Another avenue that can be exploited for neuropathy relief is the endogenous cannabinoid receptor system. This system is activated by marijuana and is believed to suppress pain at the highest levels of the nervous system. Receptors in the endogenous cannabinoid system can be activated to relieve pain without producing a “high” and the side effects associated with marijuana use from certain fatty acid breakdown products in the nervous system. Substances that block the enzyme fatty acid amide hydrolase or FAAH appear to activate the endogenous cannabinoid system and are currently being investigated for the treatment of neuropathic pain. There appear to be naturally occurring FAAH inhibitors in red clover and the herb MACA. This suggests that these herbs, through their potential to modulate FAAH enzyme activity, may be able to activate the endogenous cannabinoid system and provide neuropathic pain relief.

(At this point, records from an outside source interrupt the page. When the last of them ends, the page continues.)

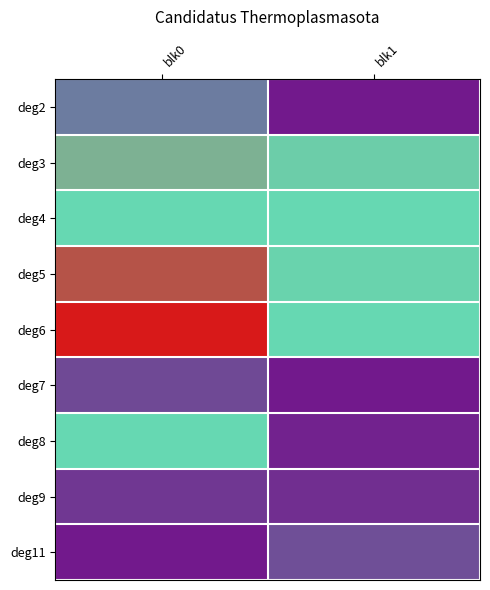

Which has a higher value, blk1 or blk0?

blk0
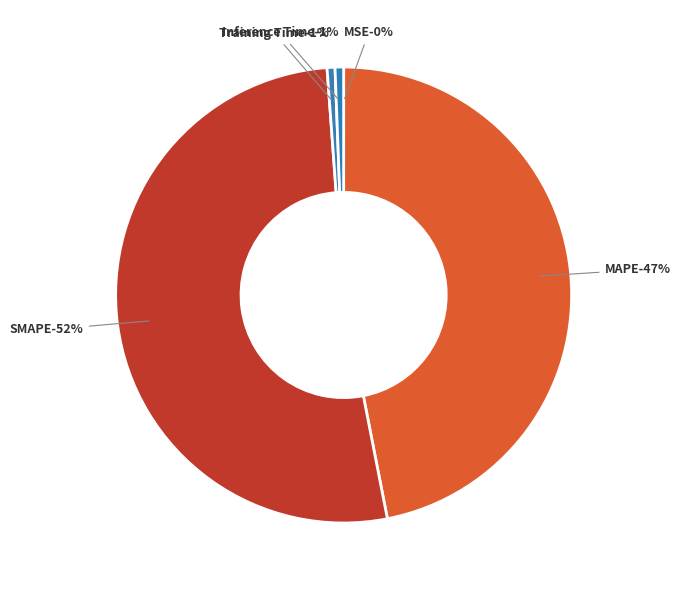

Rank the categories by value from highest to lowest.

SMAPE, MAPE, Inference Time, Training Time, MSE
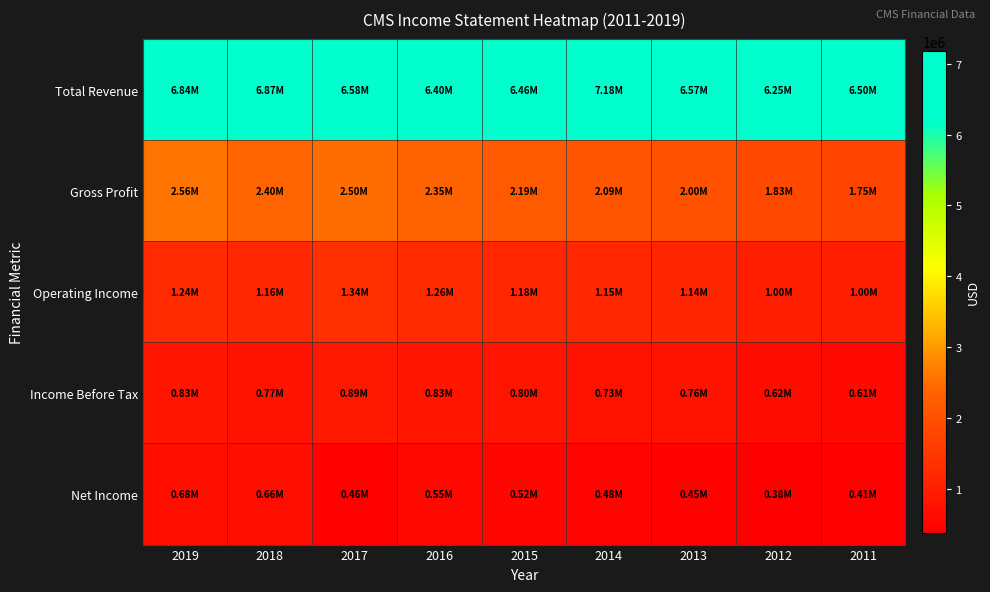

Reading right to left, transcribe all the data shown in this chart.

Total Revenue: 2011=6503000	2012=6253000	2013=6566000	2014=7179000	2015=6456000	2016=6399000	2017=6583000	2018=6873000	2019=6845000
Gross Profit: 2011=1754000	2012=1829000	2013=2004000	2014=2089000	2015=2190000	2016=2348000	2017=2503000	2018=2398000	2019=2564000
Operating Income: 2011=1002000	2012=1003000	2013=1142000	2014=1152000	2015=1178000	2016=1256000	2017=1338000	2018=1162000	2019=1239000
Income Before Tax: 2011=606000	2012=622000	2013=756000	2014=729000	2015=796000	2016=826000	2017=886000	2018=774000	2019=829000
Net Income: 2011=415000	2012=382000	2013=452000	2014=477000	2015=523000	2016=551000	2017=460000	2018=657000	2019=680000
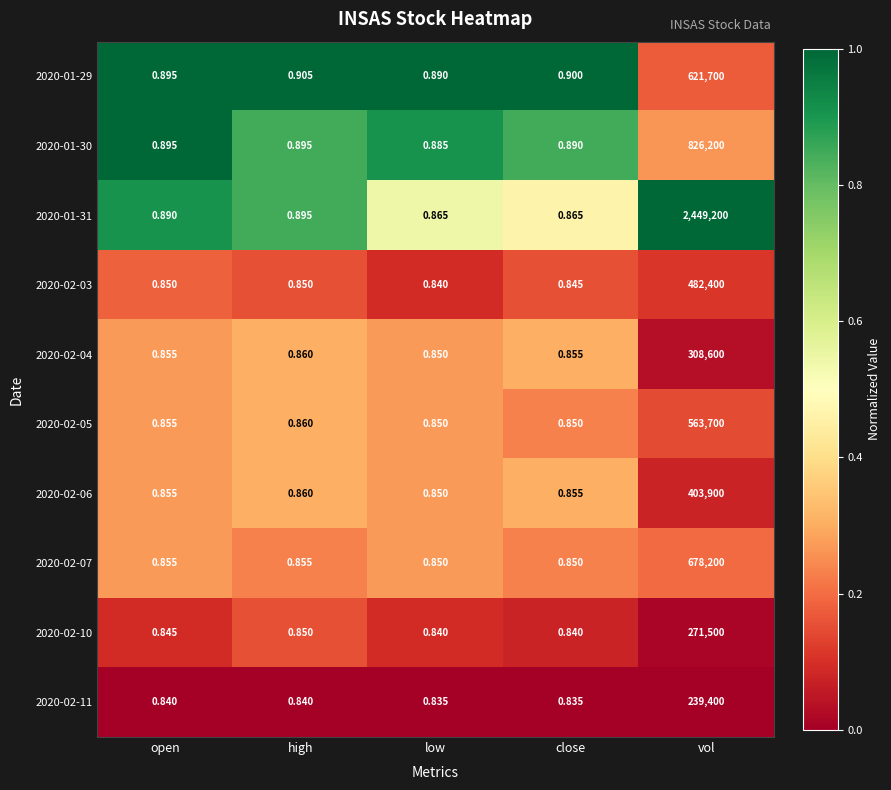

Is the value of 2020-02-03 at open greater than the value of 2020-02-11 at close?

Yes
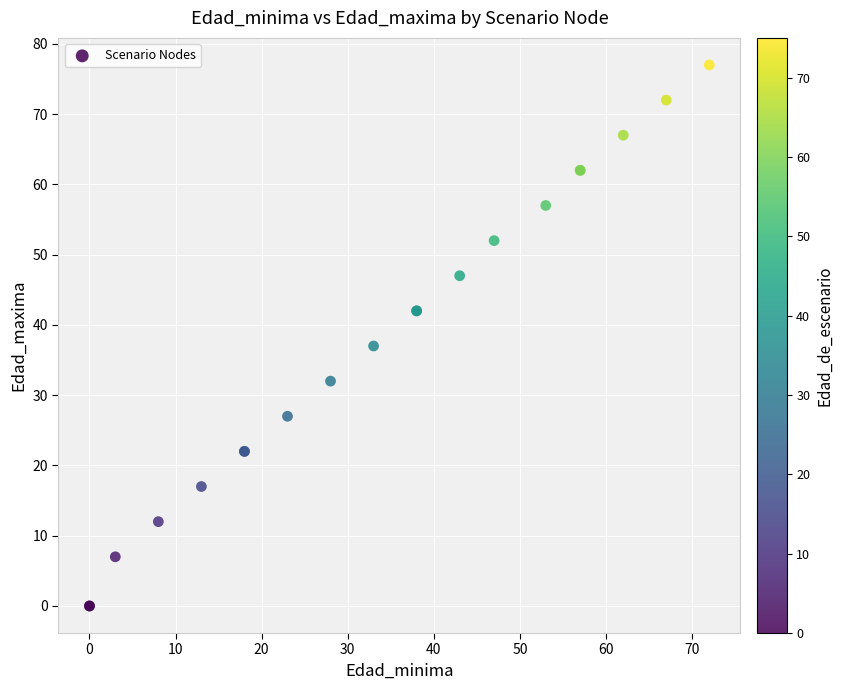

What Y value in the scatter plot is closest to 38?

37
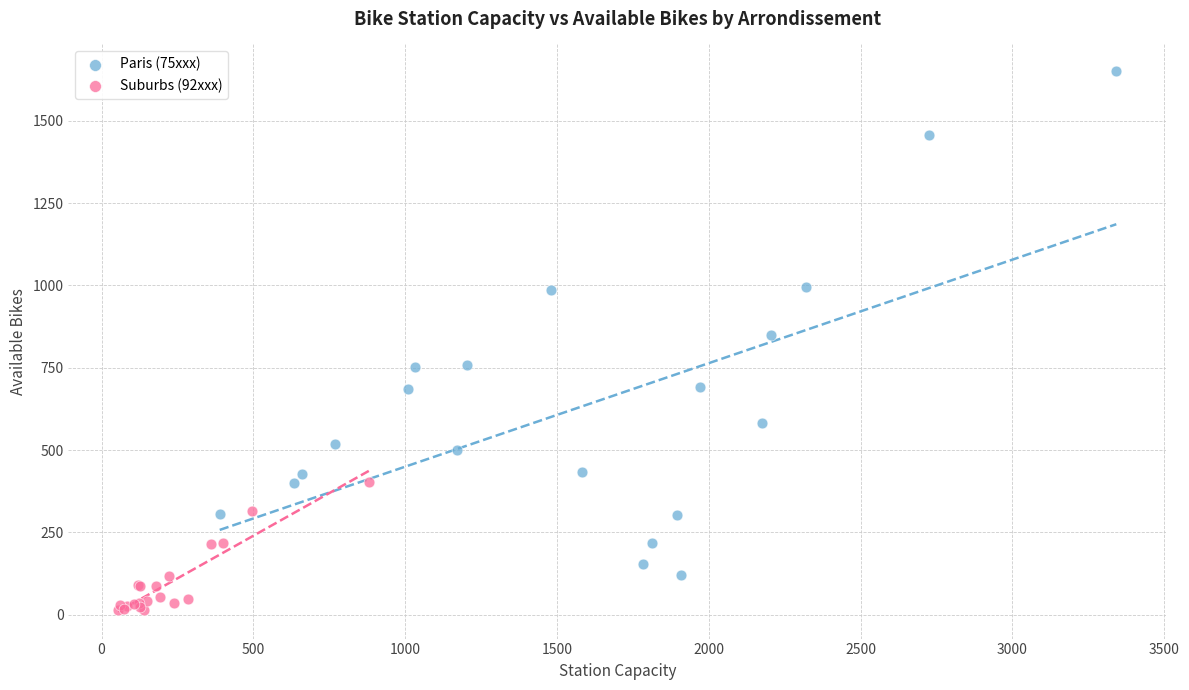

Which series reaches the maximum Y coordinate?

Paris (75xxx)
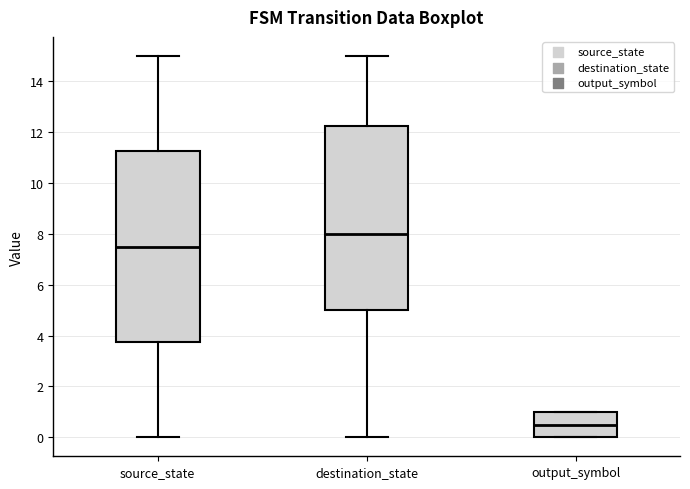

Where is the lower edge of the box for output_symbol on the y-axis? The values are not printed on the chart, so give them approximately, as read against the axis.

0.0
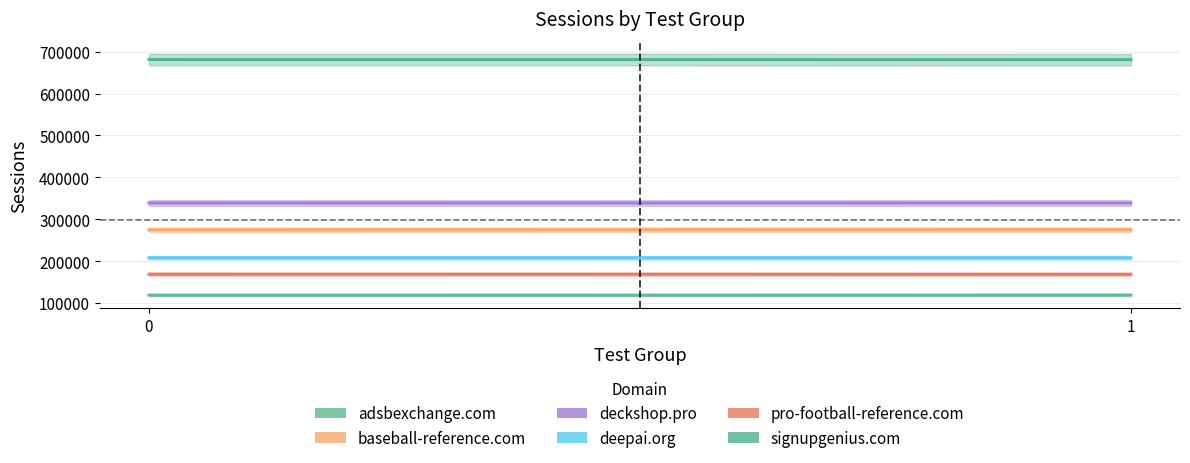

Reading right to left, extract all data points from this chart.

adsbexchange.com: 118929.7	118754.1
baseball-reference.com: 274888.1	274700.6
deckshop.pro: 338765.9	338645.5
deepai.org: 207882.2	207853.6
pro-football-reference.com: 168602.6	168721.8
signupgenius.com: 681141.6	681375.0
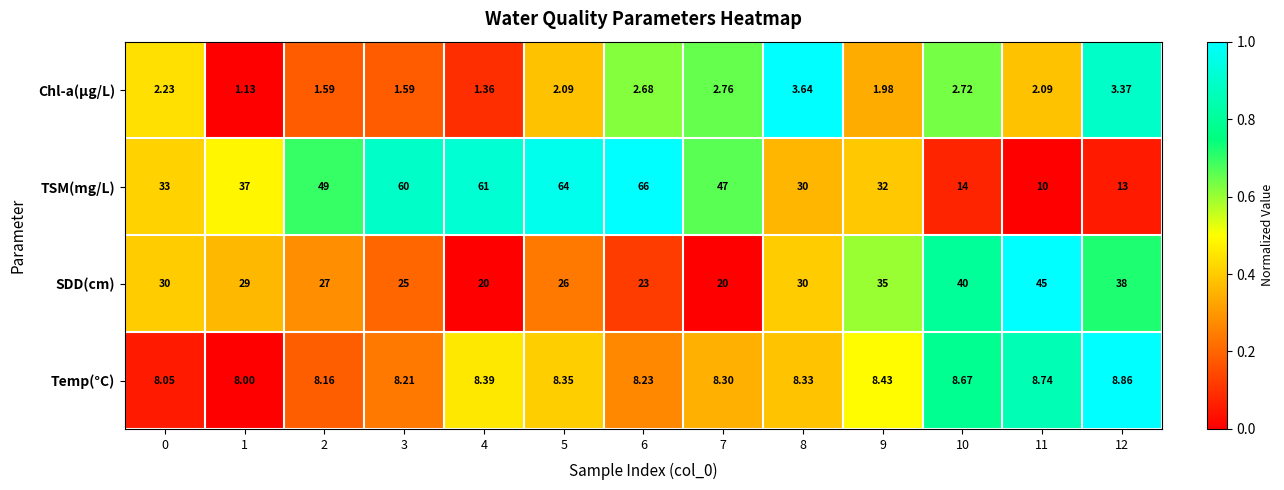

Which series has the largest range (max minus min)?

TSM(mg/L)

Finally, with particular reference to neuropathy associated with diabetes, protein kinase C or the enzyme PKC and their relationship to T-type calcium channels may be therapeutic targets. It appears that high blood glucose deregulates PKC in diabetic nerves. PKC appears to drive specific calcium channels in diabetic nerves known as T-type calcium channels. These changes are believed to cause hypersensitivity and excitability at least in the nerves affected by diabetic neuropathy.
Chelidonium Majus is a herbal remedy that can modulate PKC. The alkaloid chelerythrine found in this herb is a potent antagonist of protein kinase C. This suggests a possible benefit of this herb in polyneuropathy. Although generally safe, some reports of Chelidonium Majus-associated liver toxicity appear in the medical literature.
Picrorhiza Kurroa is an herb that contains the phytochemical Apocynin. At least one study suggests that apocynin prevented or markedly reduced upregulation of T-type calcium channels Cav3.1 and Cav3.2. This suggests that Picrorhiza Kurroa may be able to down-regulate the overexpression of T-type calcium channels Cav3.2 that are believed to contribute to the hyperexcitability of nerves seen in diabetic neuropathy.
A final note and warning about using information from the Internet to try to treat a medical condition. Do not do it! The use of this article is provided solely for patients to discuss the information contained therein with their authorized healthcare provider. Herbal treatments, while generally safe, can have unwanted or unpredictable side effects. Only a licensed physician who is familiar with your specific medical condition can safely diagnose and advise you on treatment for your particular condition. Always consult and inform your physician before making additions or changes to your treatment regimen.